Ethical Guidelines

 Journal of Condensed Matter requires that all participants of the publishing process (authors, reviewers and editors) adhere to high ethical standards. Whenever the guidelines given below are presumed to be breached, the managing editors of Journal of Condensed Matter will follow the actions recommended by the Committee On Publication Ethics (COPE


  • Authors must ensure that a manuscript submitted to Journal of Condensed Matter must not be previously published, nor be under consideration in any other journal, nor be submitted to any other journal while it is under consideration in Journal of Condensed Matter. Notice that preprints made available online are not considered a publication.
  • All worker who has contributed significantly to the research reported in a manuscript should be given the opportunity be listed as a co-author. Individuals that have made no contribution to the work reported should not be listed as authors. The corresponding author is responsible for ensuring that all co-authors had the opportunity to revise the manuscript, had agreed to its submission to Journal of Condensed Matter and had accepted responsibility for the work reported. The corresponding author has to state the contribution made by each co-author in her/his submission letter. Any change in authorship after initial submission must be approved by all initial authors.
  • Following publication, the original data of the research should be preserved by the authors for a reasonable time in case of colleagues require them (with exception of sensible data that may lead to patents or may compromise privacy). Fabrication or manipulation of data with the intention of misleading is unacceptable. Plagiarism (copying from others without due attribution), text recycling (significant self copying from the author's previous publications) and the stealing of data constitute misconduct.
  • Authors must not breach any copyright. When reproducing figures, significant portions of text and/or schemes from previous publications, it is the authors' responsibility to seek appropriate permission from the relevant publishers. If copyleft policies apply to the copied material, the due recognition has to be given by citing the previous work (irrespective if the work is from the same authors or not). Re-publication of a paper previously published in another language is not acceptable in Journal of Condensed Matter.
  • Authors must declare all sources of funding for the work in the manuscript, and also to declare any conflict of interest.
  • Any unusual hazards inherent in the use of chemicals, procedures or equipment in the investigation has to be stated in the manuscript. If the work involves animals or humans, the manuscript has to include a statement indicating that all experiments were done in compliance with the local laws and by-laws.
  • Authors must include a set of references to put the work in context, to indicate the sources consulted and to credit previous workers. This is crucial for the readers to connect the work with related pieces of research.
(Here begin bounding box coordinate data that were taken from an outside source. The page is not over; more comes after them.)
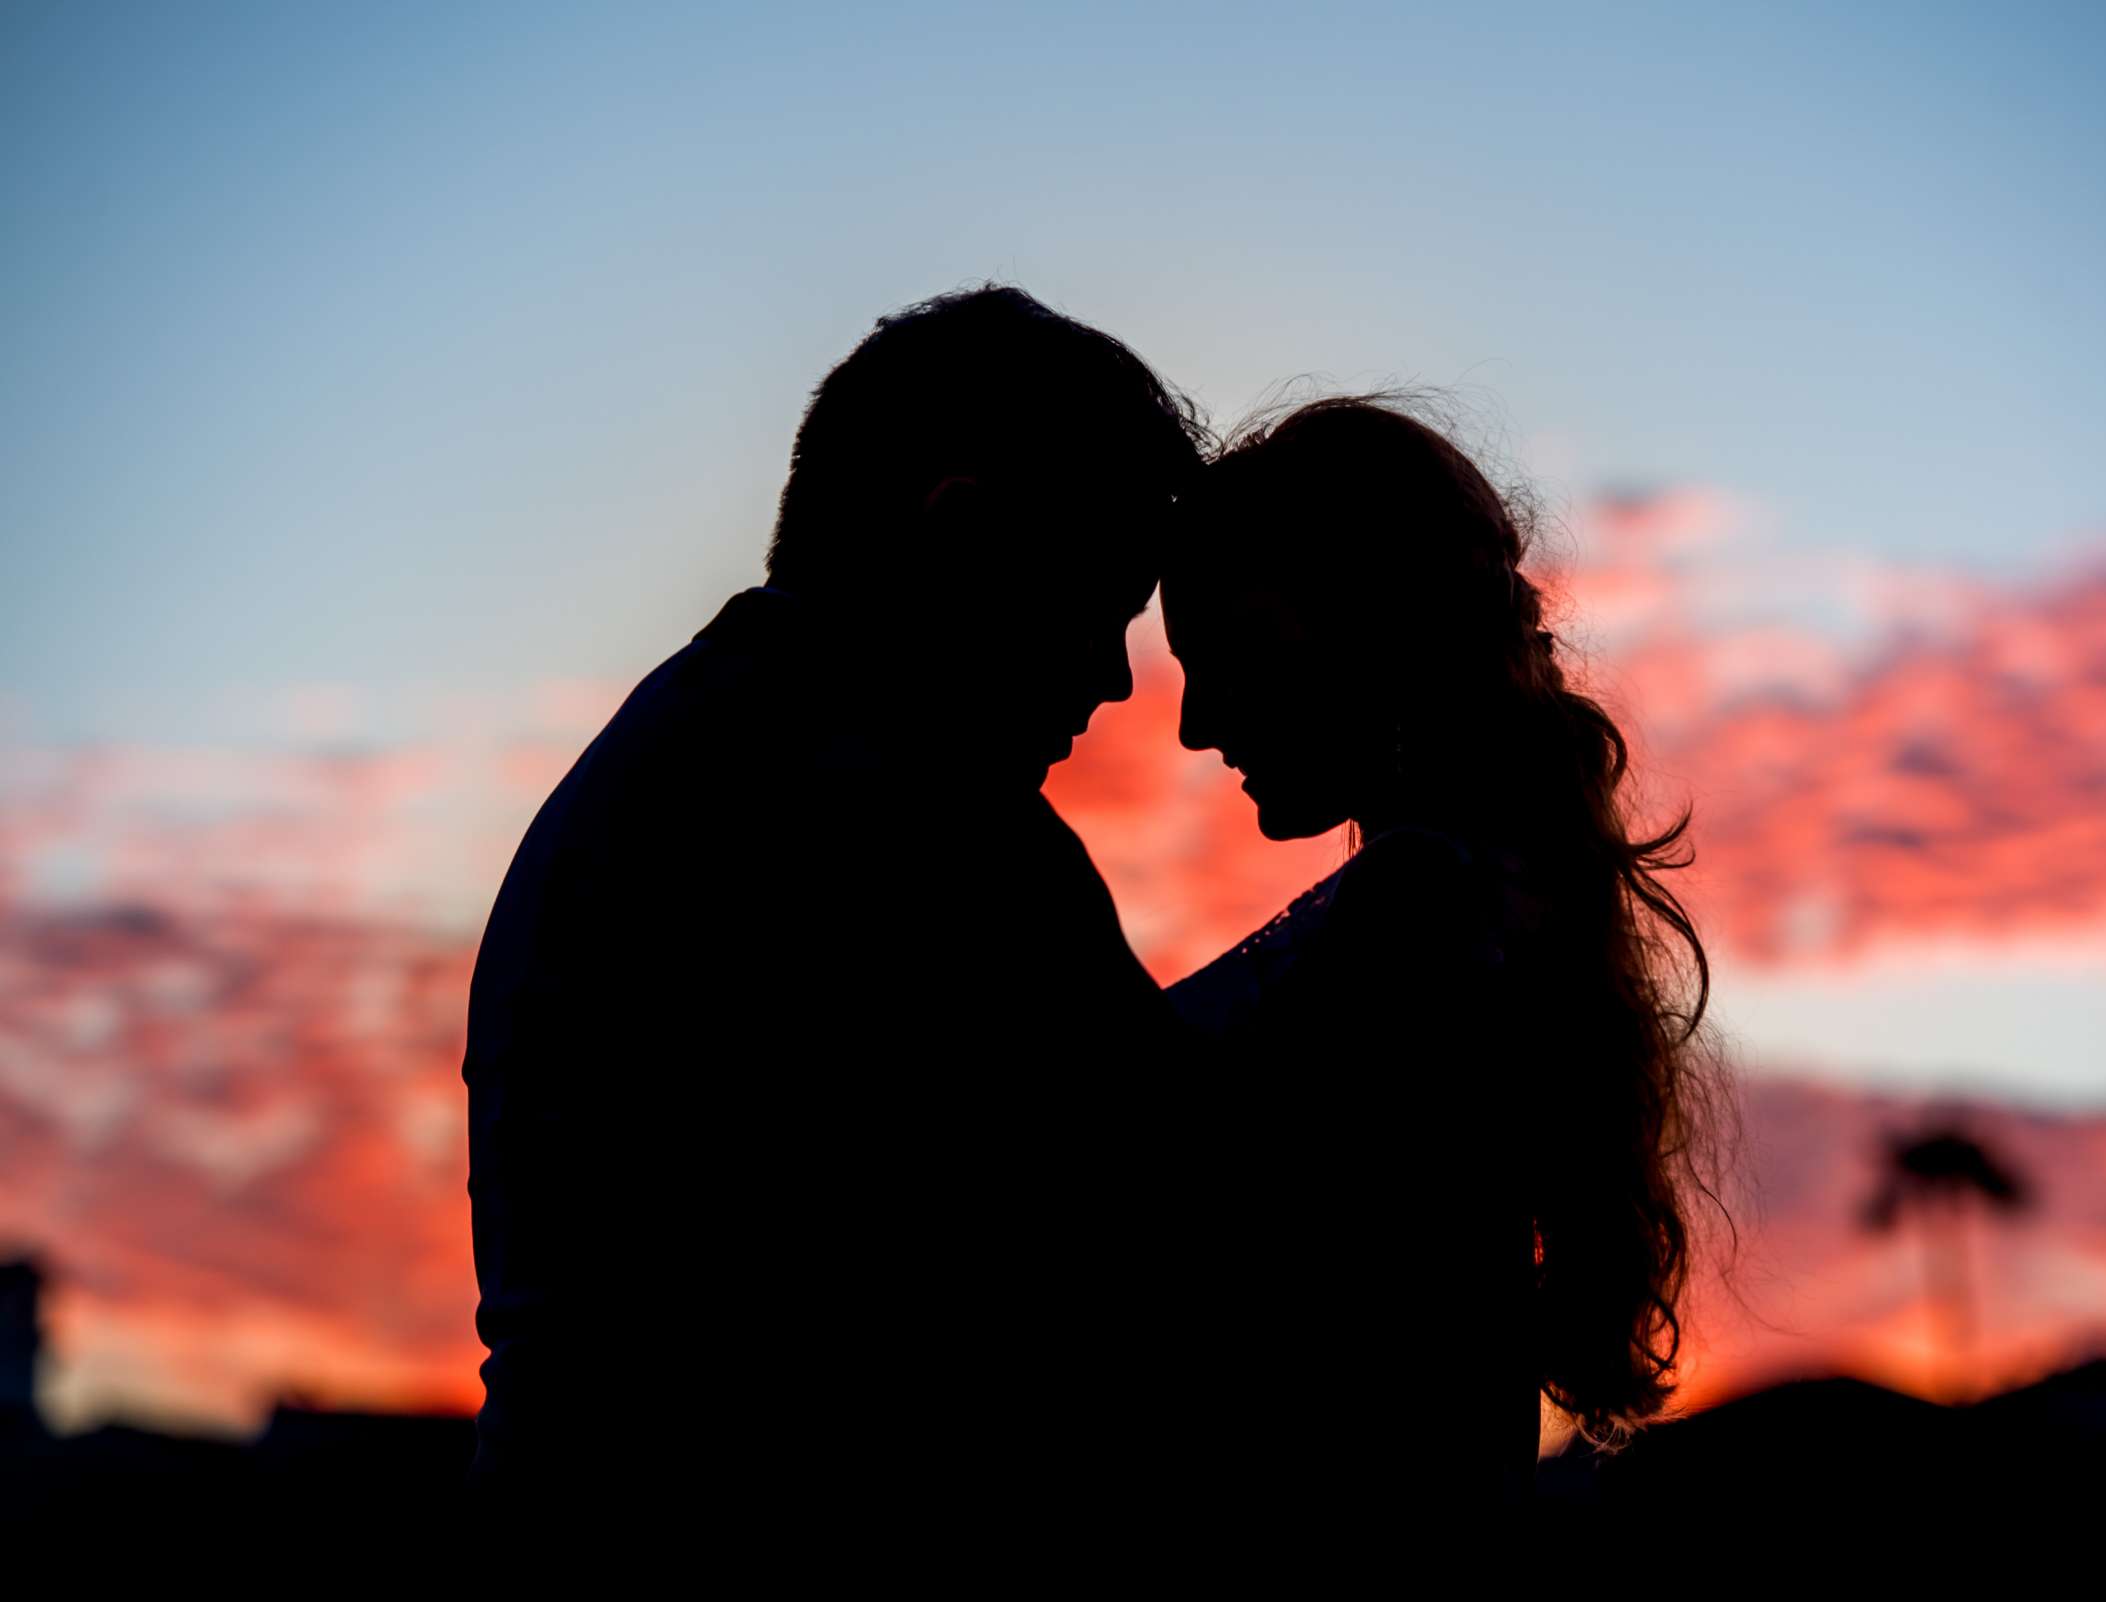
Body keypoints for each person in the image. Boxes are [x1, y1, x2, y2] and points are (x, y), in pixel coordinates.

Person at [460, 286, 1208, 1547]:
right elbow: (1180, 1209)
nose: (1114, 678)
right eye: (1100, 609)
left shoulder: (690, 754)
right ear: (962, 540)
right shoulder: (918, 821)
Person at [1160, 395, 1733, 1536]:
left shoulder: (1419, 913)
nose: (1193, 723)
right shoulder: (1475, 895)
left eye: (1229, 653)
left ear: (1374, 629)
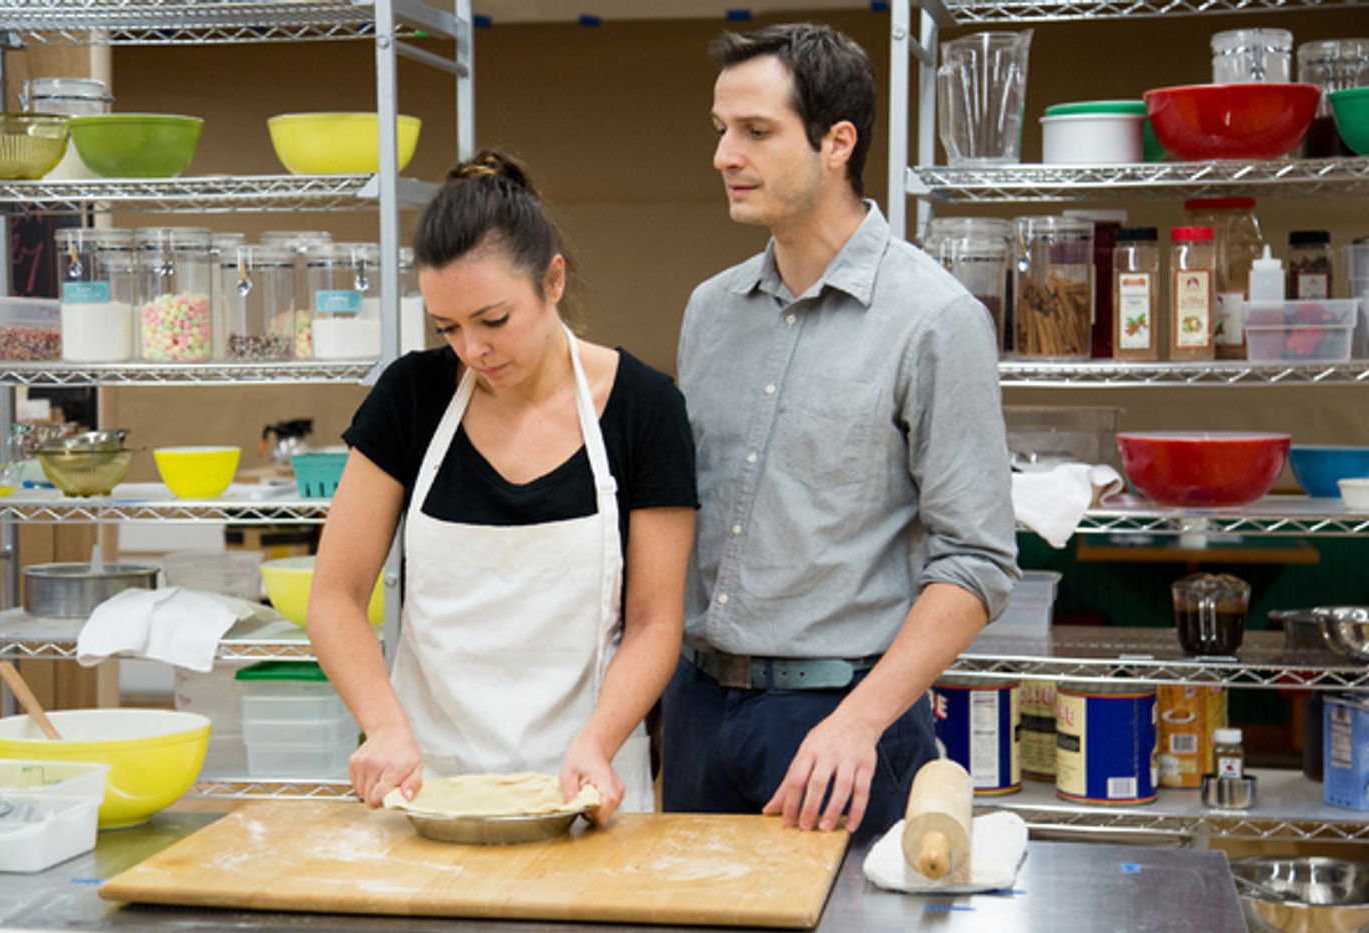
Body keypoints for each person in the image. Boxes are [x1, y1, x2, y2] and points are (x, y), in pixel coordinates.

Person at [664, 23, 1019, 837]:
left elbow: (979, 562)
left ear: (837, 142)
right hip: (695, 712)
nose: (724, 154)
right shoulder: (709, 312)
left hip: (841, 724)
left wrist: (861, 720)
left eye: (756, 131)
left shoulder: (935, 319)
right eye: (721, 130)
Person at [307, 150, 697, 822]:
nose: (472, 350)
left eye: (493, 320)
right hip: (427, 786)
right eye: (448, 328)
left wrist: (599, 741)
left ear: (552, 280)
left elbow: (656, 622)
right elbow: (335, 595)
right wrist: (384, 726)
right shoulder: (411, 398)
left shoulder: (644, 408)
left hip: (585, 784)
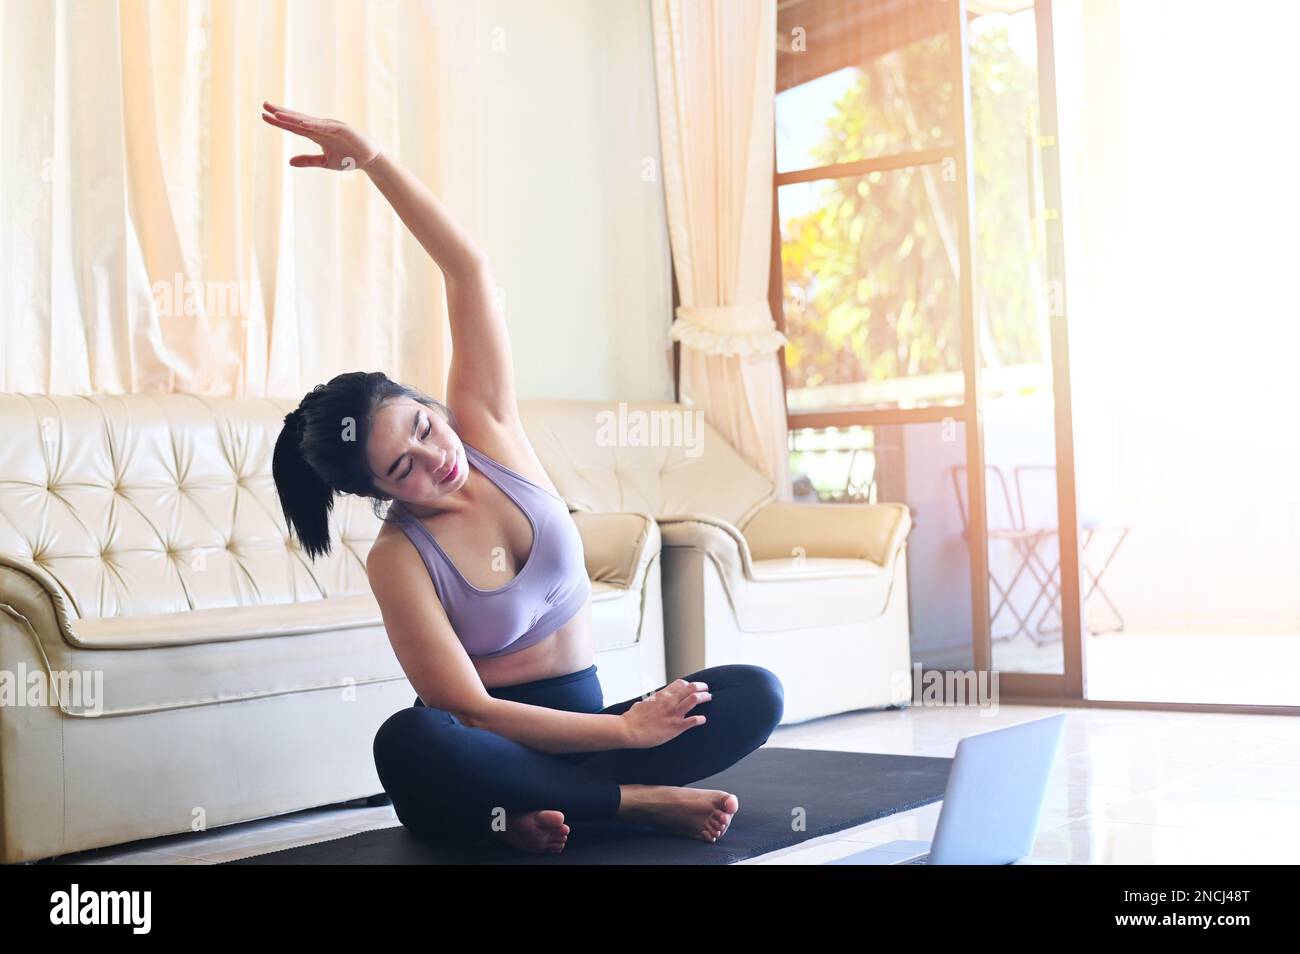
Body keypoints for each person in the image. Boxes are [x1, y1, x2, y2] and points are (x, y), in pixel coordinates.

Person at [263, 102, 784, 855]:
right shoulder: (398, 559)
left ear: (429, 404)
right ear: (380, 493)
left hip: (592, 738)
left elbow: (467, 269)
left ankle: (548, 808)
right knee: (412, 742)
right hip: (493, 745)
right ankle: (631, 805)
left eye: (422, 424)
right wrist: (628, 734)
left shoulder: (489, 430)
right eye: (402, 467)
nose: (435, 454)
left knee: (753, 693)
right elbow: (469, 712)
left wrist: (375, 160)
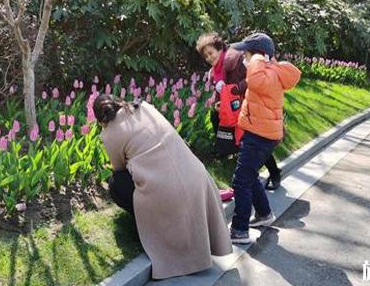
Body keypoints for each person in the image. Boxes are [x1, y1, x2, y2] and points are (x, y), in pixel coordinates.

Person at [95, 94, 233, 279]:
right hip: (198, 177)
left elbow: (119, 168)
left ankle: (151, 228)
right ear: (119, 102)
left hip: (168, 192)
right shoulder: (143, 107)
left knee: (116, 184)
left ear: (101, 119)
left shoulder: (109, 133)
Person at [228, 32, 301, 244]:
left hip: (260, 135)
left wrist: (258, 58)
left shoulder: (265, 74)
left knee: (240, 181)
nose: (244, 58)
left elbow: (256, 82)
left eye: (247, 54)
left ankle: (239, 230)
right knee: (249, 176)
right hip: (260, 132)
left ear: (259, 56)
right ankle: (264, 214)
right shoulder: (270, 71)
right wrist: (259, 58)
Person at [196, 32, 282, 190]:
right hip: (232, 110)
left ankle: (275, 173)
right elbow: (219, 93)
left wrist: (237, 89)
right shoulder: (214, 73)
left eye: (211, 53)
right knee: (219, 120)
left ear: (220, 48)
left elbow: (252, 78)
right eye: (206, 56)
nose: (209, 58)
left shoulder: (236, 61)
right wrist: (218, 103)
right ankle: (227, 153)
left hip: (248, 106)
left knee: (255, 143)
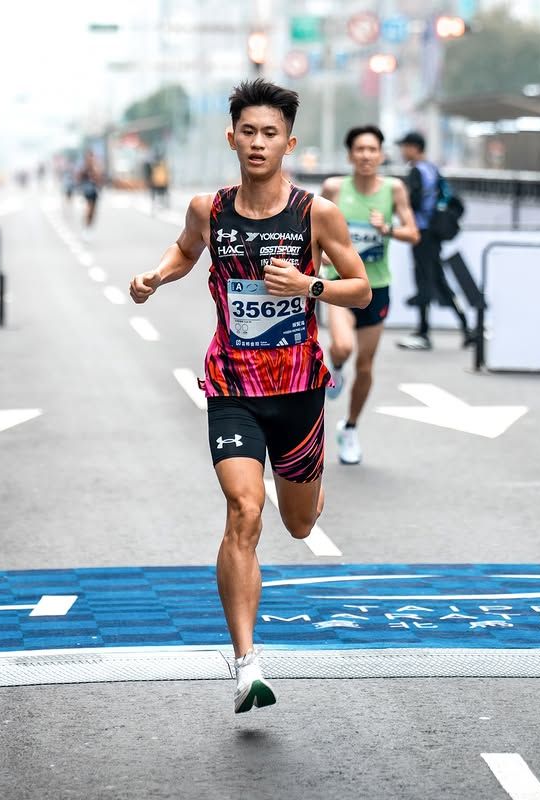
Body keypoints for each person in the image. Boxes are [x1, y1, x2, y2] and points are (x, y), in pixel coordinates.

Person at [129, 79, 370, 713]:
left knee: (298, 523)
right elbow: (185, 251)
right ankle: (245, 664)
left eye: (270, 134)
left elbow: (361, 288)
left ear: (289, 142)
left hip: (299, 389)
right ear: (231, 137)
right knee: (244, 508)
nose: (258, 143)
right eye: (248, 132)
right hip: (233, 384)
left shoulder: (316, 214)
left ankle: (309, 484)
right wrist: (156, 276)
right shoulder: (208, 209)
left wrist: (308, 286)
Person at [321, 125, 419, 465]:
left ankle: (350, 428)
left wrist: (386, 229)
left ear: (381, 155)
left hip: (376, 288)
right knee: (342, 346)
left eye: (372, 149)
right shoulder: (335, 188)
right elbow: (314, 229)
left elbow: (413, 233)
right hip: (340, 283)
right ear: (350, 155)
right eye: (360, 149)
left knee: (365, 366)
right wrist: (321, 255)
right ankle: (335, 366)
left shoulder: (394, 189)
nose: (366, 155)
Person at [396, 131, 474, 350]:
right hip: (434, 234)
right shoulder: (432, 168)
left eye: (404, 146)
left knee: (423, 281)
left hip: (422, 233)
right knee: (438, 281)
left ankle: (423, 333)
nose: (402, 151)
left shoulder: (416, 171)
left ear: (414, 147)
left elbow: (414, 202)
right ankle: (466, 327)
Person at [77, 150, 102, 239]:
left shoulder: (96, 167)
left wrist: (95, 174)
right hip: (87, 191)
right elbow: (79, 178)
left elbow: (99, 180)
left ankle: (89, 226)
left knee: (93, 211)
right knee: (89, 209)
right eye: (89, 157)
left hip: (94, 191)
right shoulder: (84, 168)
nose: (90, 159)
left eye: (92, 157)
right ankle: (86, 227)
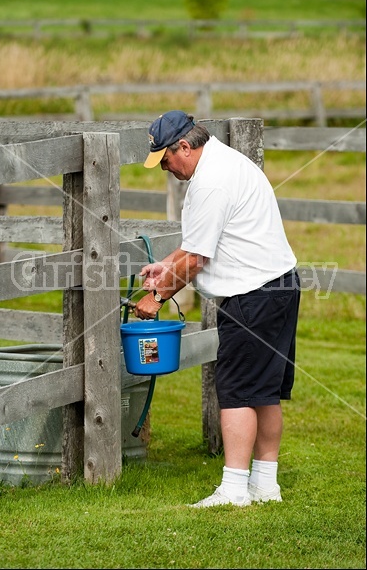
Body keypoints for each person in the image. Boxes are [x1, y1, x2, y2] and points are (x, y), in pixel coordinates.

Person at [134, 110, 301, 508]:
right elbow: (195, 245)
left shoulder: (210, 182)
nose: (166, 169)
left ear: (185, 147)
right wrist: (166, 264)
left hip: (252, 294)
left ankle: (233, 489)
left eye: (166, 159)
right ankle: (265, 485)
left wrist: (155, 298)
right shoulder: (223, 160)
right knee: (264, 392)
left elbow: (196, 261)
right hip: (279, 286)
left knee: (237, 391)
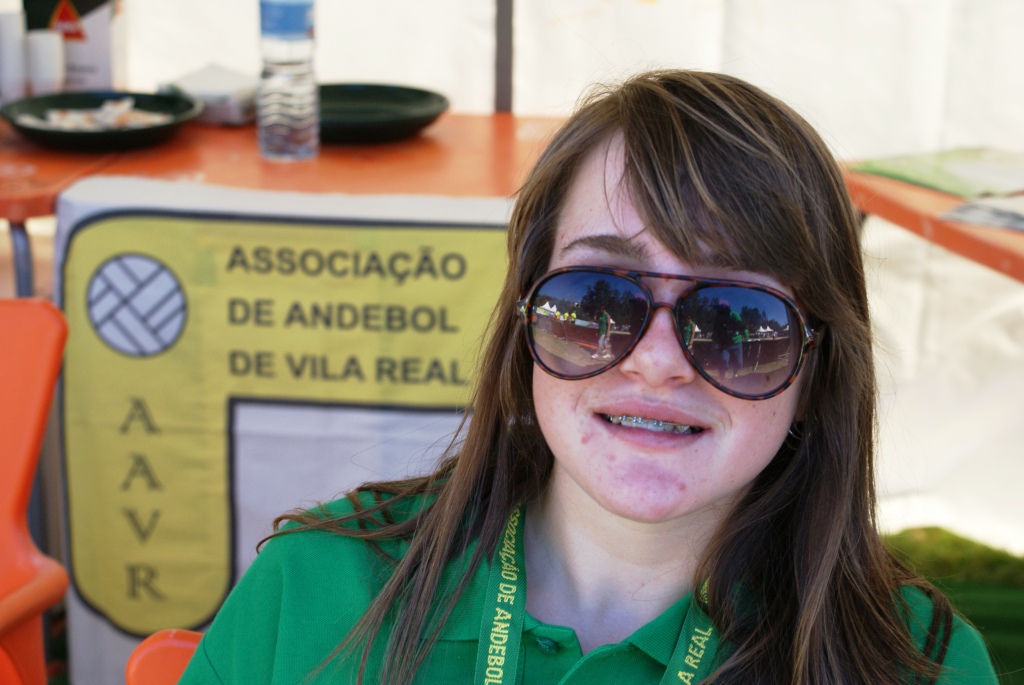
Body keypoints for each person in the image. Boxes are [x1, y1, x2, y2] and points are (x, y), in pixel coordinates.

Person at [178, 70, 998, 684]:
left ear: (817, 369)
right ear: (524, 325)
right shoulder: (312, 587)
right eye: (595, 297)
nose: (657, 360)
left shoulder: (921, 664)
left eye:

  • Reviewers must treat the assigned manuscript as confidential. In the case that a reviewer wishes to seek opinion from a colleague, approval from the editor in charge of the manuscript has to be obtained in advance and the name of the person to be consulted informed.
  • After invitation, a reviewer has to inform with no delay if she/he is unable to do the review timely or unqualified and respect the confidentiality of the invitation and the manuscript itself.
  • The reviewer must inform the editor in charge if any conflict of interest exist or can be foreseen. Reviewers must not accept to review manuscripts of close collaborators or persons with who close personal or professional relations may bias her/his opinions.
  • Reviewers must not take advantage of the data reported in a manuscript while it is under review or if the manuscript is not published.
  • Reviewers are expected to give an objective justified report written in a respectful style in a timely manner. Foreseen delays have to be informed to the editor in charge of the manuscript.
  • A reviewer has to inform the editor in charge of the manuscript if: (i) there is a suspicion of plagiarism, (ii) there are indications of fabricated or manipulated data, (iii) there seem to exist an unusual text recycling (copy from the author's previous work).


  • The managing editors must oversee all aspects of the publication process of the journal and compliance with the ethical guidelines.
  • The editor in charge of a manuscript must ensure the confidential, efficient, fair and timely review of the manuscripts assigned the her/him.
  • The editor in charge of a manuscript is responsible for making the final decision on acceptance or rejection.
  • The editor in charge of a manuscript has to avoid any conflict of interest. This may imply separating reviewers.
  • Editors must not take advantage of the data and/or concepts reported in a manuscript while it is under review or if the manuscript is not published.
  • Editors must honor any request by an author that a particular colleague should not be consulted as a reviewer.
  • Editors must act on suspicion of misconduct and consult the authors to resolve any issue prior to publication.
  • If evidences suggest a published manuscript is erroneous, the editors must act in consultation with the author to amend the scientific record. This may require a formal retraction or erratum.
  • Editors must treat fairly any author's request for reconsideration of a rejected manuscript.